Daarnaast bevat de krant een artikel waarin alvast vooruitgeblikt wordt op de eerste moderne Olympische Spelen. Deze gaan over een paar weken plaatsvinden in Athene. Ik vraag me af – gezien de erotische ondertoon van het stuk – of de auteur in staat was om zichzelf enigszins te bewaren tijdens het schrijven:
Vier dagen achtereen zullen daar renners en discus-werpers en ruiters en gymnasten strijden om den krans van wilde olijven.
De bloem van goud op zilveren steel uit de koningsgraven van Mycenae zou ik bovendien den overwinnaar in het renpark willen toekennen…. want Oud Griekenland herleeft!
Weer zal den Grieken bekoren de rythmus van de slanke renners, die met het dicht gekrulde hoofdhaar en de ivoren schouders voorover gebogen, glad voorwaarts spoeden naar den eindpaal. Van licht zullen flitsen de snelle hielen, die telkens de zonneschijn vangen, als ze cirkelboog na cirkelboog voleinden.
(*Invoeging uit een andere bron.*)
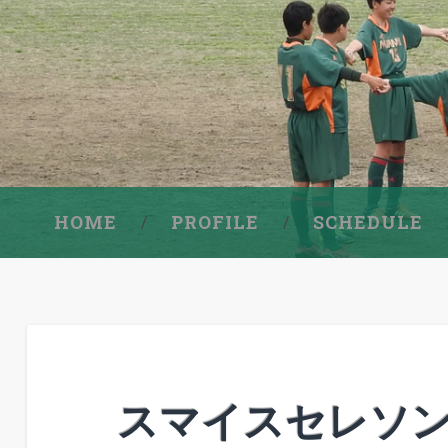
HOME
PROFILE
SCHEDULE
スマイスセレソン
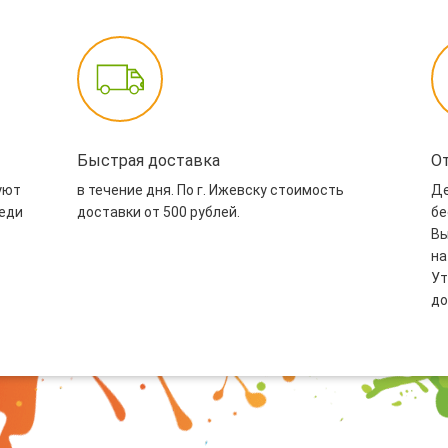
Быстрая доставка
О
уют
в течение дня. По г. Ижевску стоимость
Де
реди
доставки от 500 рублей.
бе
Вы
на
Ут
до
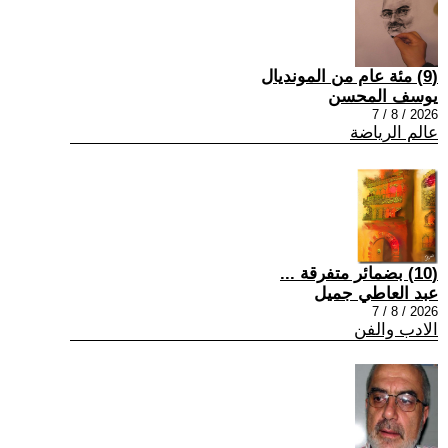
(9) مئة عام من المونديال
يوسف المحسن
2026 / 8 / 7
عالم الرياضة
(10) بضمائر متفرقة ...
عبد العاطي جميل
2026 / 8 / 7
الادب والفن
En al die renners, al die discuswerpers, zijn jonge gymnasten, amateurs, geen beroepsathleten! Niet de grove barbaarsche gespierdheid van den sterken man uit de kermistent, met wanstaltige, dikke riggels van spieren op armen, die ijzeren poken tot aanbeeld strekken, maar de gladde, fijne, elegante gespierdheid van slanke jonge athleten in den bloesem hunner jeugd, harmonisch ontwikkeld, en niet onteerd door het wijkend smalle voorhoofd van den kogelronden kop van prijsvechters, maar met intellect in het oog en eenvoud en goedheid in het frissche enthousiaste gelaat.